Untreated chlamydia in women can cause pelvic inflammatory disease that can then lead to fertility problems and fallopian tube scarring. For men, untreated chlamydia can lead to inflammation in the coiled tube where sperm is located in the testicle. It can also cause a foul-smelling discharge.

Chlamydia treatment involves an oral antibiotic, like azithromycin, that will clear up within two weeks of when the medication is started. People with the STI are urged not to have sex for another two weeks after finishing taking the medication.

Ravi said chlamydia hadn’t received much attention because its symptoms are so rare to be seen and experienced. However, the U.S. Preventive Services Task Force has ensured that more primary care and family medicine doctors are offering a triple screen for the disease. She said doctors are searching for chlamydia beyond the vagina, but also the anus and mouth.

That’s because chlamydia can infect many tissues it comes into contact with. According to Ravi, she’s diagnosed both anal and oral chlamydia. She said even people who have never had vaginal sex (who still think they are virgins) are being diagnosed with other types of chlamydia.

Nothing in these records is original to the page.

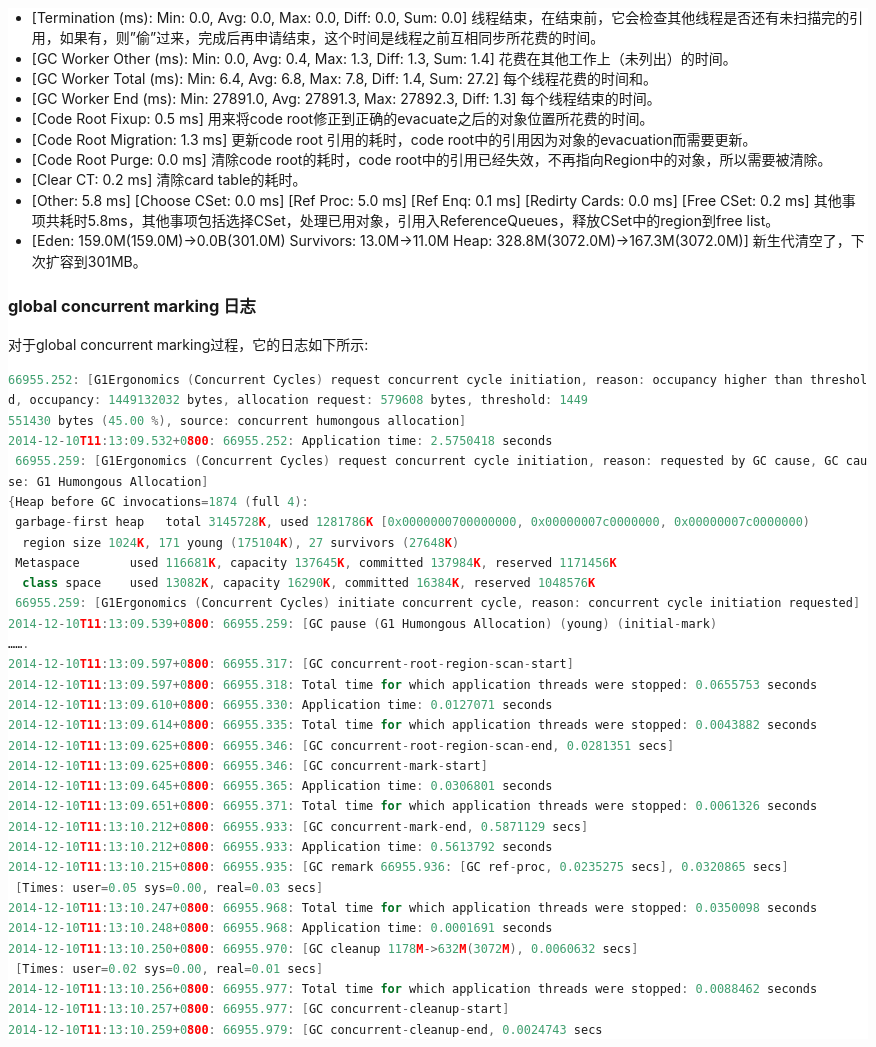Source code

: - [Termination (ms): Min: 0.0, Avg: 0.0, Max: 0.0, Diff: 0.0, Sum: 0.0] 线程结束，在结束前，它会检查其他线程是否还有未扫描完的引用，如果有，则”偷”过来，完成后再申请结束，这个时间是线程之前互相同步所花费的时间。
- [GC Worker Other (ms): Min: 0.0, Avg: 0.4, Max: 1.3, Diff: 1.3, Sum: 1.4] 花费在其他工作上（未列出）的时间。
- [GC Worker Total (ms): Min: 6.4, Avg: 6.8, Max: 7.8, Diff: 1.4, Sum: 27.2] 每个线程花费的时间和。
- [GC Worker End (ms): Min: 27891.0, Avg: 27891.3, Max: 27892.3, Diff: 1.3] 每个线程结束的时间。
- [Code Root Fixup: 0.5 ms] 用来将code root修正到正确的evacuate之后的对象位置所花费的时间。
- [Code Root Migration: 1.3 ms] 更新code root 引用的耗时，code root中的引用因为对象的evacuation而需要更新。
- [Code Root Purge: 0.0 ms] 清除code root的耗时，code root中的引用已经失效，不再指向Region中的对象，所以需要被清除。
- [Clear CT: 0.2 ms] 清除card table的耗时。
- [Other: 5.8 ms] [Choose CSet: 0.0 ms] [Ref Proc: 5.0 ms] [Ref Enq: 0.1 ms] [Redirty Cards: 0.0 ms] [Free CSet: 0.2 ms] 其他事项共耗时5.8ms，其他事项包括选择CSet，处理已用对象，引用入ReferenceQueues，释放CSet中的region到free list。
- [Eden: 159.0M(159.0M)->0.0B(301.0M) Survivors: 13.0M->11.0M Heap: 328.8M(3072.0M)->167.3M(3072.0M)] 新生代清空了，下次扩容到301MB。

### global concurrent marking 日志

对于global concurrent marking过程，它的日志如下所示:

```c++
66955.252: [G1Ergonomics (Concurrent Cycles) request concurrent cycle initiation, reason: occupancy higher than threshold, occupancy: 1449132032 bytes, allocation request: 579608 bytes, threshold: 1449
551430 bytes (45.00 %), source: concurrent humongous allocation]
2014-12-10T11:13:09.532+0800: 66955.252: Application time: 2.5750418 seconds
 66955.259: [G1Ergonomics (Concurrent Cycles) request concurrent cycle initiation, reason: requested by GC cause, GC cause: G1 Humongous Allocation]
{Heap before GC invocations=1874 (full 4):
 garbage-first heap   total 3145728K, used 1281786K [0x0000000700000000, 0x00000007c0000000, 0x00000007c0000000)
  region size 1024K, 171 young (175104K), 27 survivors (27648K)
 Metaspace       used 116681K, capacity 137645K, committed 137984K, reserved 1171456K
  class space    used 13082K, capacity 16290K, committed 16384K, reserved 1048576K
 66955.259: [G1Ergonomics (Concurrent Cycles) initiate concurrent cycle, reason: concurrent cycle initiation requested]
2014-12-10T11:13:09.539+0800: 66955.259: [GC pause (G1 Humongous Allocation) (young) (initial-mark)
…….
2014-12-10T11:13:09.597+0800: 66955.317: [GC concurrent-root-region-scan-start]
2014-12-10T11:13:09.597+0800: 66955.318: Total time for which application threads were stopped: 0.0655753 seconds
2014-12-10T11:13:09.610+0800: 66955.330: Application time: 0.0127071 seconds
2014-12-10T11:13:09.614+0800: 66955.335: Total time for which application threads were stopped: 0.0043882 seconds
2014-12-10T11:13:09.625+0800: 66955.346: [GC concurrent-root-region-scan-end, 0.0281351 secs]
2014-12-10T11:13:09.625+0800: 66955.346: [GC concurrent-mark-start]
2014-12-10T11:13:09.645+0800: 66955.365: Application time: 0.0306801 seconds
2014-12-10T11:13:09.651+0800: 66955.371: Total time for which application threads were stopped: 0.0061326 seconds
2014-12-10T11:13:10.212+0800: 66955.933: [GC concurrent-mark-end, 0.5871129 secs]
2014-12-10T11:13:10.212+0800: 66955.933: Application time: 0.5613792 seconds
2014-12-10T11:13:10.215+0800: 66955.935: [GC remark 66955.936: [GC ref-proc, 0.0235275 secs], 0.0320865 secs]
 [Times: user=0.05 sys=0.00, real=0.03 secs]
2014-12-10T11:13:10.247+0800: 66955.968: Total time for which application threads were stopped: 0.0350098 seconds
2014-12-10T11:13:10.248+0800: 66955.968: Application time: 0.0001691 seconds
2014-12-10T11:13:10.250+0800: 66955.970: [GC cleanup 1178M->632M(3072M), 0.0060632 secs]
 [Times: user=0.02 sys=0.00, real=0.01 secs]
2014-12-10T11:13:10.256+0800: 66955.977: Total time for which application threads were stopped: 0.0088462 seconds
2014-12-10T11:13:10.257+0800: 66955.977: [GC concurrent-cleanup-start]
2014-12-10T11:13:10.259+0800: 66955.979: [GC concurrent-cleanup-end, 0.0024743 secs
```
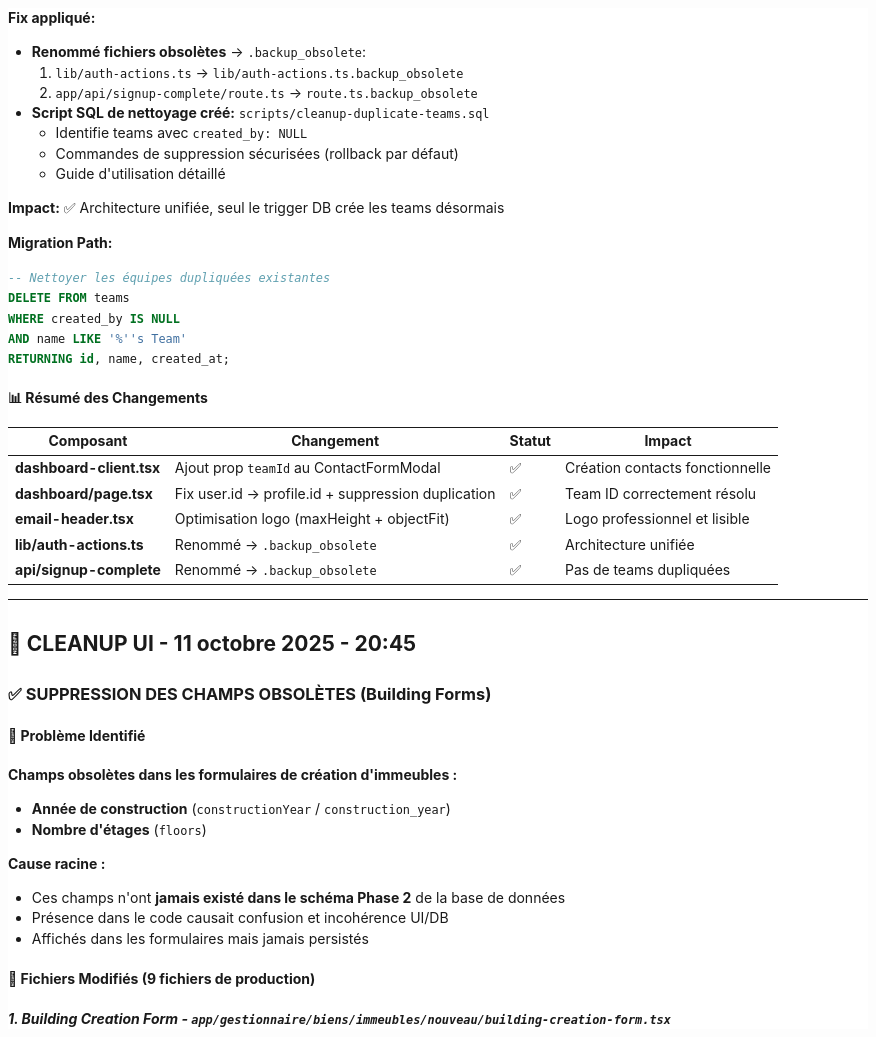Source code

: **Fix appliqué:**
- **Renommé fichiers obsolètes** → `.backup_obsolete`:
  1. `lib/auth-actions.ts` → `lib/auth-actions.ts.backup_obsolete`
  2. `app/api/signup-complete/route.ts` → `route.ts.backup_obsolete`
- **Script SQL de nettoyage créé:** `scripts/cleanup-duplicate-teams.sql`
  - Identifie teams avec `created_by: NULL`
  - Commandes de suppression sécurisées (rollback par défaut)
  - Guide d'utilisation détaillé

**Impact:** ✅ Architecture unifiée, seul le trigger DB crée les teams désormais

**Migration Path:**
```sql
-- Nettoyer les équipes dupliquées existantes
DELETE FROM teams
WHERE created_by IS NULL
AND name LIKE '%''s Team'
RETURNING id, name, created_at;
```

#### 📊 Résumé des Changements

| Composant | Changement | Statut | Impact |
|-----------|------------|--------|--------|
| **dashboard-client.tsx** | Ajout prop `teamId` au ContactFormModal | ✅ | Création contacts fonctionnelle |
| **dashboard/page.tsx** | Fix user.id → profile.id + suppression duplication | ✅ | Team ID correctement résolu |
| **email-header.tsx** | Optimisation logo (maxHeight + objectFit) | ✅ | Logo professionnel et lisible |
| **lib/auth-actions.ts** | Renommé → `.backup_obsolete` | ✅ | Architecture unifiée |
| **api/signup-complete** | Renommé → `.backup_obsolete` | ✅ | Pas de teams dupliquées |

---

## 🔧 CLEANUP UI - 11 octobre 2025 - 20:45

### ✅ SUPPRESSION DES CHAMPS OBSOLÈTES (Building Forms)

#### 🎯 Problème Identifié

**Champs obsolètes dans les formulaires de création d'immeubles :**
- **Année de construction** (`constructionYear` / `construction_year`)
- **Nombre d'étages** (`floors`)

**Cause racine :**
- Ces champs n'ont **jamais existé dans le schéma Phase 2** de la base de données
- Présence dans le code causait confusion et incohérence UI/DB
- Affichés dans les formulaires mais jamais persistés

#### 📝 Fichiers Modifiés (9 fichiers de production)

##### 1. **Building Creation Form** - `app/gestionnaire/biens/immeubles/nouveau/building-creation-form.tsx`
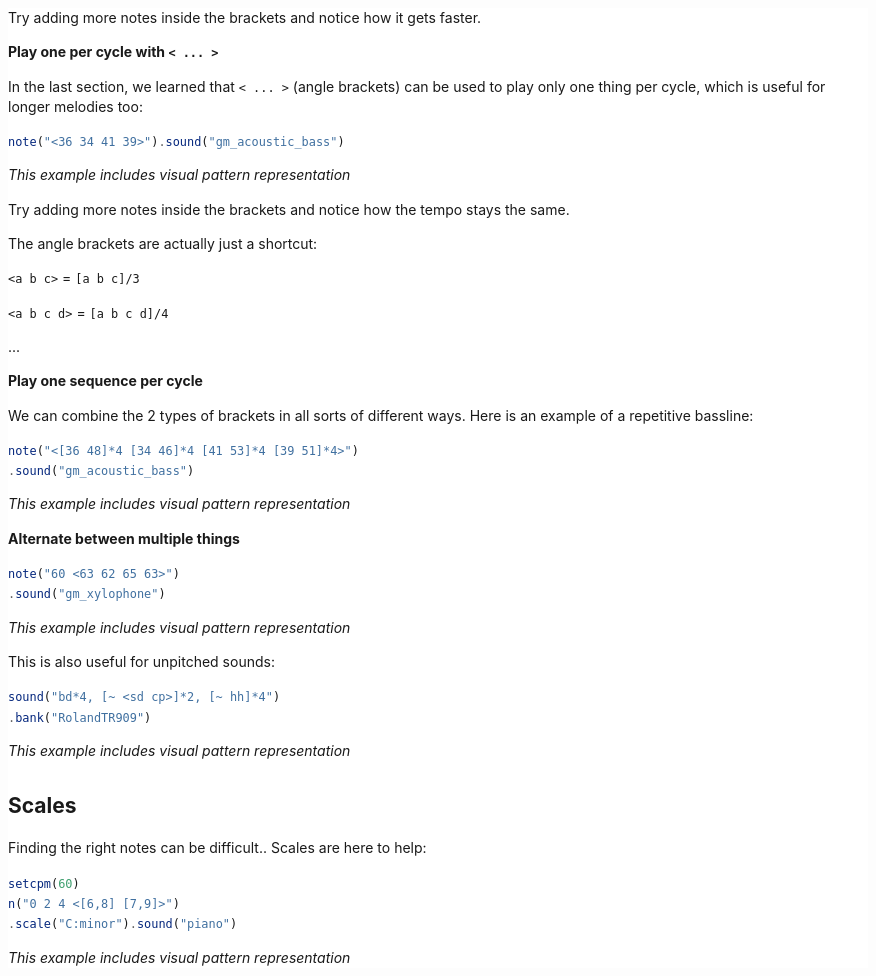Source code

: Try adding more notes inside the brackets and notice how it gets faster.

**Play one per cycle with `< ... >`**

In the last section, we learned that `< ... >` (angle brackets) can be used to play only one thing per cycle,
which is useful for longer melodies too:

```javascript
note("<36 34 41 39>").sound("gm_acoustic_bass")
```
*This example includes visual pattern representation*

Try adding more notes inside the brackets and notice how the tempo stays the same.

The angle brackets are actually just a shortcut:

`<a b c>` = `[a b c]/3`

`<a b c d>` = `[a b c d]/4`

...

**Play one sequence per cycle**

We can combine the 2 types of brackets in all sorts of different ways.
Here is an example of a repetitive bassline:

```javascript
note("<[36 48]*4 [34 46]*4 [41 53]*4 [39 51]*4>")
.sound("gm_acoustic_bass")
```
*This example includes visual pattern representation*

**Alternate between multiple things**

```javascript
note("60 <63 62 65 63>")
.sound("gm_xylophone")
```
*This example includes visual pattern representation*

This is also useful for unpitched sounds:

```javascript
sound("bd*4, [~ <sd cp>]*2, [~ hh]*4")
.bank("RolandTR909")
```
*This example includes visual pattern representation*

## Scales

Finding the right notes can be difficult.. Scales are here to help:

```javascript
setcpm(60)
n("0 2 4 <[6,8] [7,9]>")
.scale("C:minor").sound("piano")
```
*This example includes visual pattern representation*
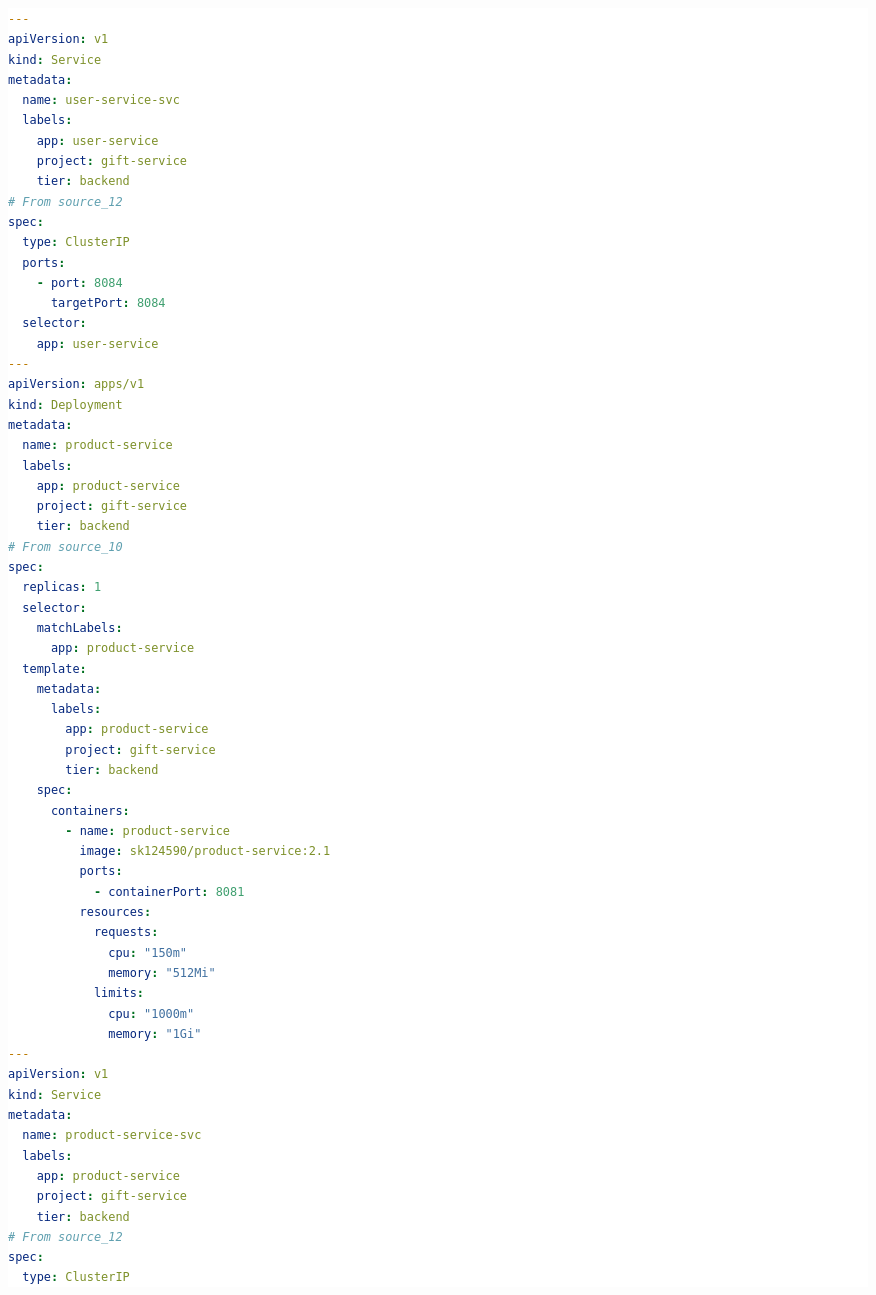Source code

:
 ```yaml
---
apiVersion: v1
kind: Service
metadata:
  name: user-service-svc
  labels:
    app: user-service
    project: gift-service
    tier: backend
# From source_12
spec:
  type: ClusterIP
  ports:
    - port: 8084
      targetPort: 8084
  selector:
    app: user-service
---
apiVersion: apps/v1
kind: Deployment
metadata:
  name: product-service
  labels:
    app: product-service
    project: gift-service
    tier: backend
# From source_10
spec:
  replicas: 1
  selector:
    matchLabels:
      app: product-service
  template:
    metadata:
      labels:
        app: product-service
        project: gift-service
        tier: backend
    spec:
      containers:
        - name: product-service
          image: sk124590/product-service:2.1
          ports:
            - containerPort: 8081
          resources:
            requests:
              cpu: "150m"
              memory: "512Mi"
            limits:
              cpu: "1000m"
              memory: "1Gi"
---
apiVersion: v1
kind: Service
metadata:
  name: product-service-svc
  labels:
    app: product-service
    project: gift-service
    tier: backend
# From source_12
spec:
  type: ClusterIP
```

The only surefire way in which to stop the spread of chlamydia is to use condoms, but Ravi acknowledges that’s not always possible for a multitude of reasons:

  • Sex for money or housing
  • Stealthing victims (partner removes the condom without their knowledge)
  • Sexual assault
  • Infected partners who fail to disclose their status to partners.

By making it standard, it reduces the uncomfortableness that people have about STDs and ensuring that the disease is caught early on. Ravi said just mentioning it during the first visit helps to alleviate the fear of the discussion down the road.